The report, released on October 25, reveals a lot of interesting details about the project’s activity in the 3rd quarter.
Most notably, Ripple has sold $163 million worth of XRP tokens, or 0.43% of the global volume, of which roughly $98 million was sold as a part of direct institutional sales made by Ripple subsidiary, XRP II, LLC. Q3 also saw 3 billion XRP tokens released out of an escrow account, 2.6 billion of which was placed in a new account. The remaining 400 million will be used to support the XRP ecosystem.

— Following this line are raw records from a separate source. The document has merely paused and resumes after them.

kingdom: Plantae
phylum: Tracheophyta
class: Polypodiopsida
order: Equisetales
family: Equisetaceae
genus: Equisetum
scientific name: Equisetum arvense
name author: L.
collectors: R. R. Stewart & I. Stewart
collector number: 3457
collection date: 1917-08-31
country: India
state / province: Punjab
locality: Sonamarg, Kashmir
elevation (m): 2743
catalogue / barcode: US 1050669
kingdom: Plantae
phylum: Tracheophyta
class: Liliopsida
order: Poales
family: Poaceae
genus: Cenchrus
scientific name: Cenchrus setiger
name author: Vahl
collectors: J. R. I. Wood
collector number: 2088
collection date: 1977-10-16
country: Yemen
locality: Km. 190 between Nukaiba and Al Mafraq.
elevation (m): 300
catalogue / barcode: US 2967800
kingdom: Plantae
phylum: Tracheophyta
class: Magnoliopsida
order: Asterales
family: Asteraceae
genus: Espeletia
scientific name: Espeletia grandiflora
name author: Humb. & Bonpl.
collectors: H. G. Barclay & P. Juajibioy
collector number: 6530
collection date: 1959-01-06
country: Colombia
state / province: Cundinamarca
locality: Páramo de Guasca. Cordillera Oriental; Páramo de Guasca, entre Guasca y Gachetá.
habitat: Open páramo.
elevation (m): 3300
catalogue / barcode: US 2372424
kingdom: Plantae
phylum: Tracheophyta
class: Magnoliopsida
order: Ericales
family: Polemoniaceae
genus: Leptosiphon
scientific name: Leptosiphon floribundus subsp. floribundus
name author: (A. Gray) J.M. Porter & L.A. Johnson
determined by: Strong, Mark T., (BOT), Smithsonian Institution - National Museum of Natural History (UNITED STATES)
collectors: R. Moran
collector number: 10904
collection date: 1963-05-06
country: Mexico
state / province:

Ripple CEO Brad Garlinghouse, who has previously talked about how 2019 should see multiple partners join RippleNet, highlighted the growing institutional interest in the XRP ecosystem:
One of the things I will tease for a future announcement – we’ll do the Q3 XRP markets report, which we always share, where we’re seeing institutional participation in buying XRP. Q3 will definitely be a record of institutional participation in buying and interest in holding XRP.
The report also commented on regulation and geographic trends.
As ICORating concluded, 55% of ICOs in Q2 2018 failed to hit their target. XRP’s report notes how regulators have been targeting ICOs in particular, which had broken fundraising records in 2018 in just a few months.
On the whole, however, Ripple has been positively received by regulators, with a former SEC member also saying that Ripple was a currency and not a security.
So far, his prediction seems spot on, and with the deluge of good news, like the onboarding of more partners and the launch of xRapid, Ripple is set for an excellent Q4 and 2019.
The point about institutional investment is not a small one, as many see it as a critical step in expanding the market to the wider population. However, it does have its detractors, with Dogecoin founder Jackson Palmer saying that it would simply establish “Wall Street 2.0.”